There is nothing that prohibited the original author of Make from allowing any whitespace as a command prefix. The fact that it does not do so is a historical accident, and a mistake admitted by its creator. Such a change would simply make everyone's life easier.
IMO, since Makefile has only one-level indentation for commands, this use of significant whitespace is rather benign, compared to Python.
I ":set expandtab" in vim by default, I don't like mixing tabs and spaces. People have different opinions on this, I get it. So when I pop on over to the Makefile buffer, I have to remember to either ":set noexpandtab" or to copy a previous target down and edit it directly. Now I'll just swap out ">" instead of using tabs, which will make things simpler.
I have the same setting, but vim automatically sets `noexpandtab` when editing a file named Makefile. I don't have any explicit setting to do that, nor any Makefile-related plugin.
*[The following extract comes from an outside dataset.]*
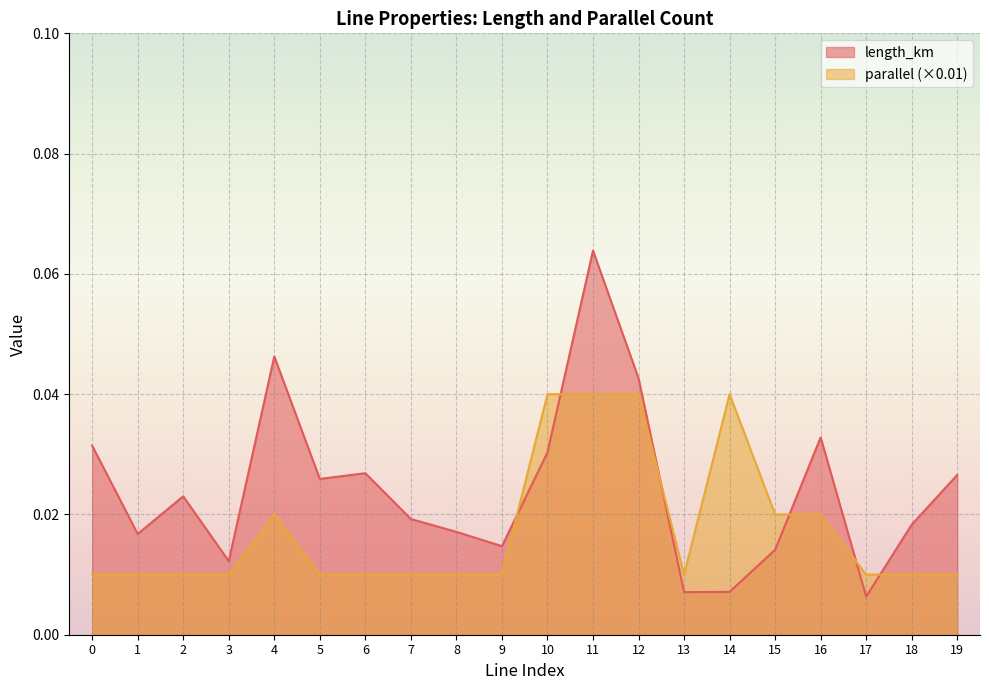

Which series changed the most between 1 and 19?

length_km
That's interesting, I didn't know that. I think I might be shooting myself in the foot by saving a session and doing "vim -S" to load it again with expandtab set or something. I load multiple buffers associated with a project and use :b to move from file to file. I know it expands the tab when I move to the Makefile buffer, because I have to kick myself and remember to set noexpandtab when it inevitably puts in spaces. Or maybe putting expandtab in my .vimrc overrides the normal behavior.
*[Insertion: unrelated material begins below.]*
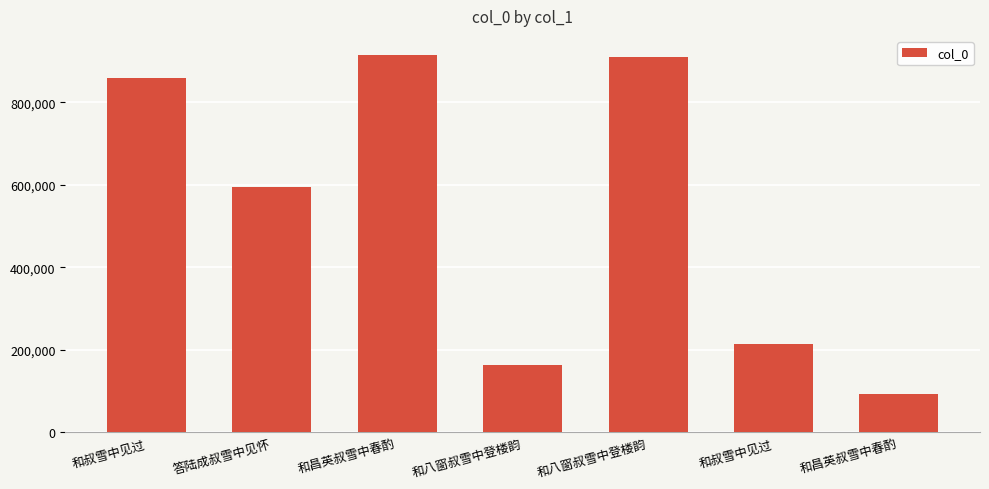

What is the change in value from 和叔雪中见过 to 答陆成叔雪中见怀?

-263967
Recently I was working on a project with multiple Makefiles, ie Makefile.{win,nix}. My Emacs config did not load makefile-mode due to the suffixes. As spaces are my default, I got spaces on TAB, iirc even after turning on makefile-mode.
Whoever is responsible should rename the files so their names end with ".mk" or ".make", the standard extensions that Emacs and other editors recognize.
Auto-detecting tabs/spaces sounds like magic, which not everyone likes.
Not sure who you're responding to. I don't blame anything here, just illustrate what might cause confusion of tabs and spaces in Makefiles, namely unexpected filename suffixes. Holds true for other editors besides Emacs obviously.
I've done it, thanks to using terminal copy/paste (either my actual clipboard, or GNU screen's copy buffer) instead of my editor's built-in copy/paste. Sometimes it's because I'm viewing a patch in a web UI or `git show` and pasting a few lines from it into my text editor.
But you notice your mistake very quickly and I've never sent code to code review with spaces instead of tabs.
I have been working with Makefile’s, with a team, for close to ten years and have never encountered anyone accidentally using spaces. I guess someone editing it via GitHubs web ui or something.